In terms of programming centric on coprocessors, Pakin et al. [39] propose a reverse-acceleration hybridprogramming model. In this model, the accelerators orchestrate the computation, offloading work that cannot be accelerated to the general-purpose processors. Differendly, data is communicated among accelerators. Kistler et al. [40] store the coefficient matrix in Cell B/E of the Roadrunner (with both the host and the device prossessing a memory space of 16 GB) for Linpack. Thus, the frequency of communications between the CPU and coprocessor decreases greatly. Dongarra et al. [41] implement a resident LU on CPU-MIC system, e.g., MAGMA MIC library. Beckingsale et al. [42] present a GPU-resident adaptive mesh refinement (AMR) library.

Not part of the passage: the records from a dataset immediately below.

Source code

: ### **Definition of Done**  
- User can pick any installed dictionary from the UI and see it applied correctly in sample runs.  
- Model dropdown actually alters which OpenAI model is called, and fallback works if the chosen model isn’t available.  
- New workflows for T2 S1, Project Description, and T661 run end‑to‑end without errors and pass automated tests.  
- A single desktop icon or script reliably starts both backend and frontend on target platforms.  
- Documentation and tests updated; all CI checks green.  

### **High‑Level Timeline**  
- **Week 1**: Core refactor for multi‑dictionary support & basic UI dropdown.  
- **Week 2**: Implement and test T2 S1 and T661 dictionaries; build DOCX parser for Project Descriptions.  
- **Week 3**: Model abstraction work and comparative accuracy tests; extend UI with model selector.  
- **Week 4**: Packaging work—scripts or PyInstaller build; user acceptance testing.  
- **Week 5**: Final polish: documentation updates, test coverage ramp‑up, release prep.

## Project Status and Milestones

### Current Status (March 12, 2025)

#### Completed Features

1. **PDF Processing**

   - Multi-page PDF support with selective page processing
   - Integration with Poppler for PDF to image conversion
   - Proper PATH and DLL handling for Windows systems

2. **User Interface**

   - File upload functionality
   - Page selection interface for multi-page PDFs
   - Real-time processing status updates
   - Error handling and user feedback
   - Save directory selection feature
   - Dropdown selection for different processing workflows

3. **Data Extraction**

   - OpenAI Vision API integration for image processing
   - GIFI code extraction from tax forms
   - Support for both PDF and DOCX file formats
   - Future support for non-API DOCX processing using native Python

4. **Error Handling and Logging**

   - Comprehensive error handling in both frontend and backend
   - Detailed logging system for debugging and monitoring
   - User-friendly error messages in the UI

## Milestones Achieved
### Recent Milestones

Our method shares the idea with these earlier efforts by reconstructing heterogeneous algorithms to reduce the data transfer overheads between the host and coprocessors. Our method shares the idea with these earlier efforts by programming centric on coprocessors.
VII. CONCLUSIONS
In this paper, we describe a reverse Offload (rOffload) model for heterogeneous systems to reduce data transfer, lighten the PCIe bottleneck, and strength performance. The rOffload model presents the opposite approach from the Offload model for programming a hybrid system, where a special-purpose core drives the computation and offloads control-, memory-, or I/O-intensive functions to the CPUs. We introduce a prototype implementation for rOffload, including the proposed programming API and a runtime system. The preliminary results from our experiments suggest that rOffload is promising in terms of programmability, portability, and performance.
We observe that during the development of large-scale parallel computing applications, reliability is another concern that need to be addressed in today supercomputing. This is particularly true for the heterogeneous systems, where a node often has complicated composition, e.g., CPU-MIC, which is prone to failure. Future work will include adding new components to our approach to provide fault-tolerant features.